逆からの操作もできます。材料の方を起点に、この材料を使って作るメニューを操作するような場合です。基本的にはManyToManyFieldを指定した方と同じ操作が可能ですが、マネージャでの指定の仕方が違います。具体的には以下のようにします。

i1.Ing.all() #豚肉を使用する食事メニューを全て表示

ManyToManyFieldを指定した時に設定したrelated_nameの値を使用します。related_nameを指定しない場合、<モデル名>_setという値を使用します。個人的にはrelated_nameをちゃんと指定しておく方が後々に分かりやすくなると思います。

上記のように指定するとSQL的には材料と中間テーブルを内部結合したものから、豚肉のレコードのみ切り出したものを返す動作になります。
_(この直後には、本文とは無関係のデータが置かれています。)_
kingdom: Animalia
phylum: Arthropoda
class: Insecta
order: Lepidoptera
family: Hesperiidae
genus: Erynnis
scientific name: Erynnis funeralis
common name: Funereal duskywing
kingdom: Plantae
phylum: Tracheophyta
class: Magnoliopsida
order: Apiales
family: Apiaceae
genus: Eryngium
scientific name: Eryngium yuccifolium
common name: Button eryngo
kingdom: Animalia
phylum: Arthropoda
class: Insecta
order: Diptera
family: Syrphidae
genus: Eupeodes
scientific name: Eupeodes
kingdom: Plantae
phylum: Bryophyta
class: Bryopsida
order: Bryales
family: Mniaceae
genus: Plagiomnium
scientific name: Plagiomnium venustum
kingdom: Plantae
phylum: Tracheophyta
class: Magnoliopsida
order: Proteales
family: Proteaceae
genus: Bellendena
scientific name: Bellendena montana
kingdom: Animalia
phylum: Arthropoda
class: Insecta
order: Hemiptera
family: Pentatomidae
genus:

先ほどとの違いは内部結合するテーブルと切り出し(WHERE)に使うテーブルです。

まとめ

さて、どちらのケースであっても中間テーブルのレコードに登録される値は各テーブルの主キーではありますが、標準ではDjangoはインデックスを張ってくれないので必要に応じてインデックスを作っておかないとデータベース操作性能に影響が出る可能性があります。ただ、ManyToManyFieldをどちらに設定すべきかという当初の疑問の解答としてはどちらでも良い、ということになりそうです。

強いて言うとコードの保守性を考えた時に、どちらに作成するのか一定の基準が設計書やコーディング規約で示されていることが望ましいような気はします。